Titanium oxide generates an electron having a reduction capacity and a hole having an oxidation capacity on its surface by light energy when receiving the light. By taking advantage of its oxidation capacity and reduction capacity, titanium oxide is attempted to be applied to antimicrobial materials, deodorant materials, air cleaning materials, anti-stain materials, hydrogen generating catalysts, solar cells, and the like (Non-patent Literature 11). For example, when hydroxide ion is oxidized utilizing the oxidation capacity generated on the surface of titanium oxide by the light, radical having strong oxidation capacity can be generated. The radical can enhance biocidal effects, effects of decomposing odor substances such as acetaldehyde and ammonia, effects of decomposing harmful substances such as NOx and formaldehyde in air, and effects of decomposing dusts by its oxidation capacity. It is also attempted that water is electrolyzed utilizing the generated oxidation reduction capacities to produce oxygen and hydrogen and the hydrogen is utilized as clean energy. Titanium oxide can be utilized as the solar cell by isolating excited electrons generated in titanium oxide by light. Titanium oxide can be functioned as the solar cell by adsorbing a dye as an enhancer to the surface of the titanium oxide and isolating the excited electrons generated by irradiating the dye with light.

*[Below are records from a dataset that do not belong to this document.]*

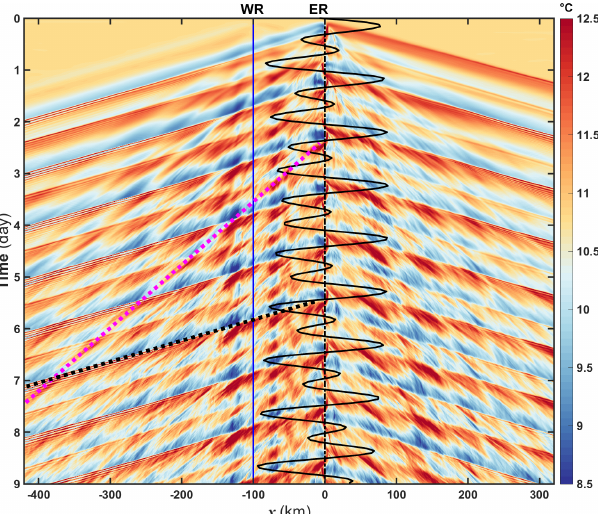
Figure 19. Hovmöller diagram about the global temperature time series at z = 400m, where the time interval is 15min. The black solid curve indicates the tidal current at the east ridge, and the blue solid line means the west ridge location. The black and magenta dashed lines are the first- and second-mode internal solitary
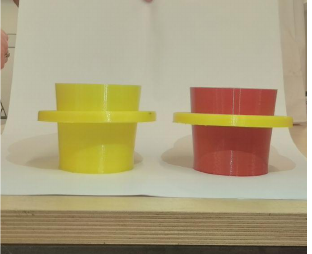
Fig. 1. The first 3D-printed prototype, which allowed us to understand we were after the wrong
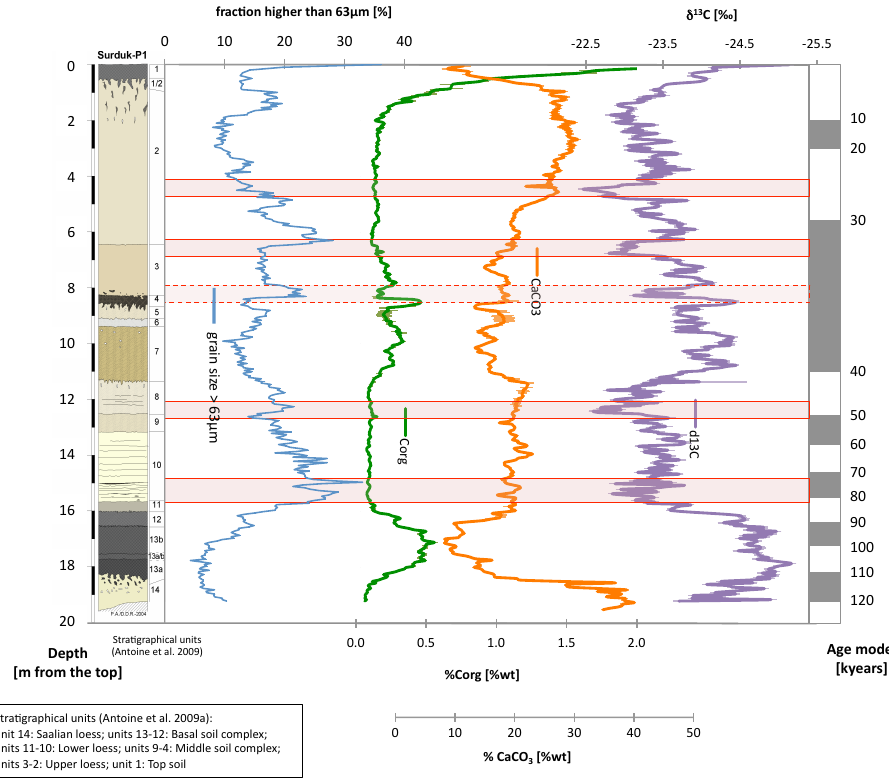
Fig. 4. Geochemical data of the Surduk loess sequence. The stratigraphical description is from Antoine et al. (2009a). Blue, green, orange and violet curves represent grain sizes greater than 63µm in %, organic carbon content in %wt, carbonate content in %wt and δ 13 C of loess organic matter in ‰ vs. PDB, respectively. All data are presented versus depth. On the right axis, a non-linear timescale is presented based on IRSL and 14 C dates. Horizontal bars highlight C 4 episodes. Major stratigraphic units are 14: Saalian loess; 13–12: basal soil complex; 11–10: lower loess; 9–4: middle soil complex; 3–2: upper loess; and 1: top soil (Antoine et al.,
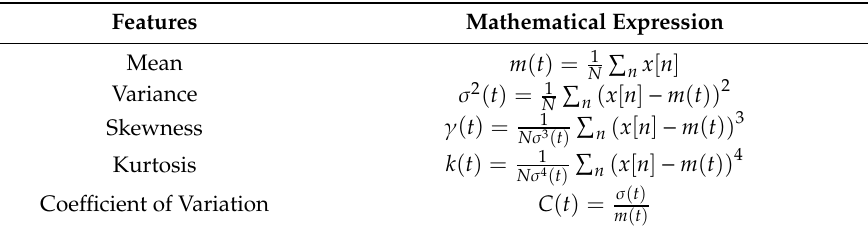
Table 1. Time-domain features with their mathematical expression.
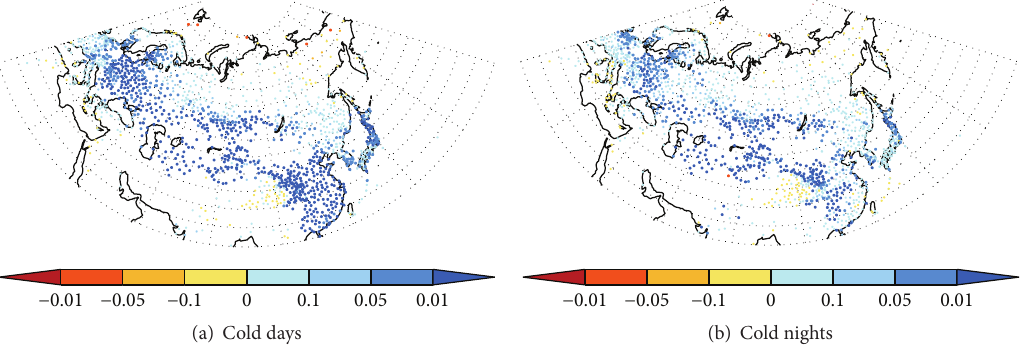
Figure 4: Statistical significance of correlation coefficients between the ECI and the occurrence of station cold days (a) and cold nights (b). Here, we also used the 10th percentile threshold but substituted a stationary climatology for 1973–1992 following Zhang et al. [27]. The values of the colored bars represent the significance of the two-tailed Student’s 𝑡 -test at each station (dot); the positive (negative) sign denotes a positive (negative)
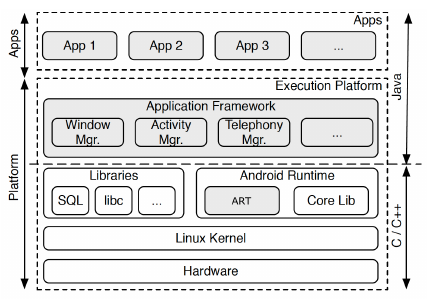
Figure 2. Android architecture.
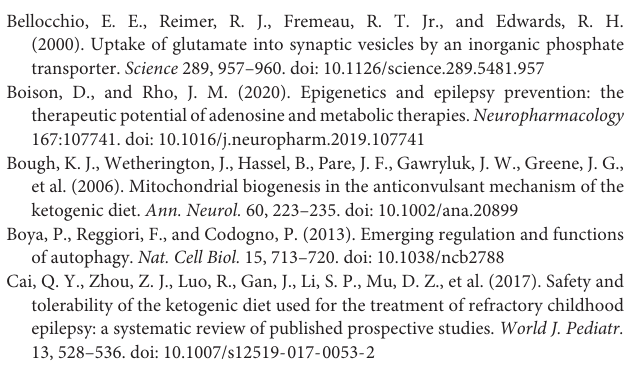
Supplementary Figure 1 | GO functional enrichment analysis of differentially abundant proteins. Supplementary Figure 2 | KEGG pathway enrichment analysis of proteins differing in abundance between SE + KD and Ctr groups. Supplementary Figure 3 | Distribution of fragment ion peak area: LAAESSSSQPTQQR (corresponding protein accession D4A772). Supplementary Figure 4 | Distribution of fragment ion peak area: ASNQSQPLER (corresponding protein accession Q5BK47). Supplementary Figure 5 | Distribution of fragment ion peak area: SGASGGLSGGESR (corresponding protein accession D4A9A3). Supplementary Figure 6 | Distribution of fragment ion peak area: SNPGGFGIAPHCLDEGTVR (corresponding protein accession D4A9A3). Supplementary Figure 7 | Distribution of fragment ion peak area: GGDGSPGGAGATAAR (corresponding protein accession Q5XIU9). Supplementary Figure 8 | Distribution of fragment ion peak area: DFSLEQLR (corresponding protein accession Q5XIU9). Supplementary Figure 9 | Distribution of fragment ion peak area: ESSEQVQPTCPK (corresponding protein accession Q9JJW1). Supplementary Table 1 | Differential abundance of proteins among Ctr, SE, and SE + KD groups. Supplementary Table 2 | Optimized differential abundance of proteins. Supplementary Table 3 | KEGG pathway enrichment analysis of proteins differing in abundance between SE and Ctr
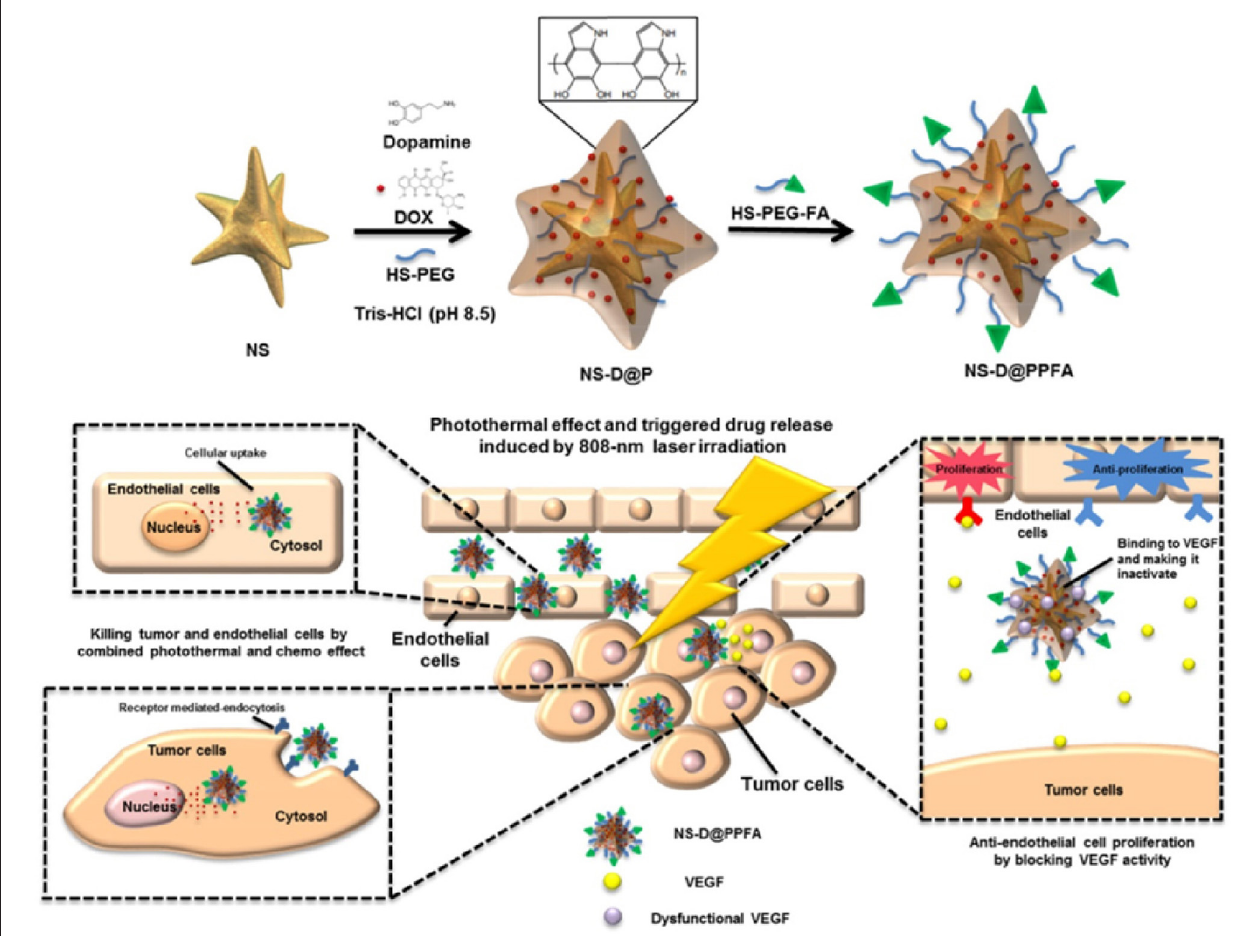
FIGURE 10 | Gold nanostars (GNS) modified with folic acid and thiolated polyethylene glycol (PEG) for targeted cancer therapy. GNS coated with dopamine can facilitate doxycycline (DOX)-loading and are modified with targeting ligands for near-infrared (NIR)-triggered drug release and photothermal chemotherapy. Reproduced with permission from You et al. (2019) under copyright Creative Commons Attribution 4.0 International License (CC-BY license)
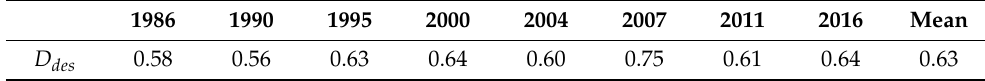
Figure 4. Change of desertification index with longitude in OSL. Table 1. Desertification index and mean value of OSL. Table 1. Desertification index and mean value of OSL.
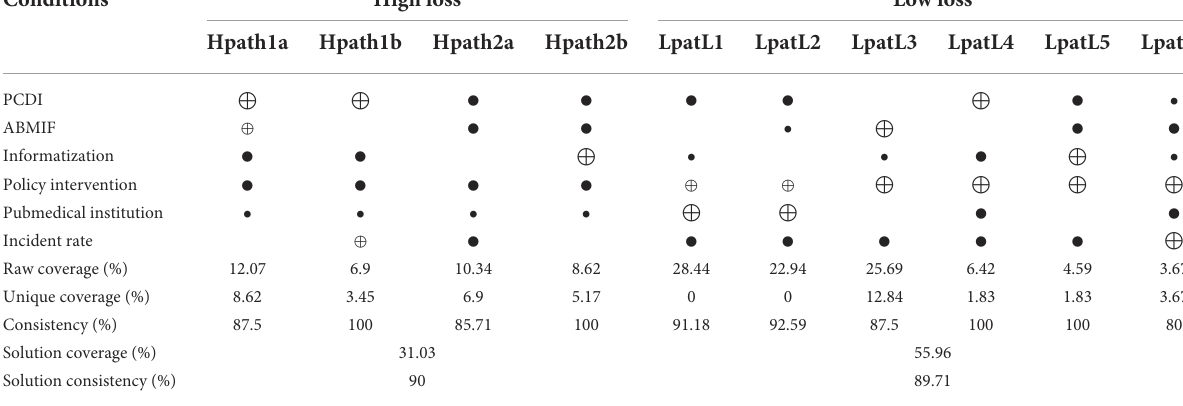
TABLE 4 Core-periphery results of loss caused by medical insurance moral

In order to enhance a performance of such materials utilizing the titanium oxide, it is conceivable to increase a surface area of the titanium oxide and enhance electric properties of the titanium oxide. Specifically, the increase of the surface area of the titanium oxide can increase total numbers of electrons having reduction capacity and holes having oxidation capacity which are generated by light energy, and a total number of dyes adsorbed to the surface. In addition, the enhancement of the electric properties can decrease a probability that electrons excited by light are bound again to holes. Thus, more electrons and oxidation capacity can be obtained.
To date, technology of laminating an oxide film and nanoparticles by arranging the nanoparticles on a silicon substrate, forming a titanium oxide film or a silicon oxide film on the nanoparticles, and arranging the nanoparticles on the oxide film, which technology utilizes a metal encapsulating protein, ferritin fused with titanium oxide, is known (Patent Literature 4). It is also reported that a protein encapsulating metal nanoparticles of cobalt or an iron oxide is oriented on a pattern depicted by titanium utilizing the metal encapsulating protein, ferritin fused with titanium oxide (Non-patent Literature 8).
Further, it is also reported that a CNT surface is coated with titanium oxide to change the electric property of CNT by using a polypeptide consisting of 35 amino acid residues in which a CNT-binding peptide was fused to a titanium oxide-binding peptide (Non-patent Literature 10). Technology of coating the carbon nanotube with titanium oxide using virus (Non-patent Literature 11) and technology of coating the carbon nanotube with titanium using polyoxometalate (Non-patent Literature 12) is also reported.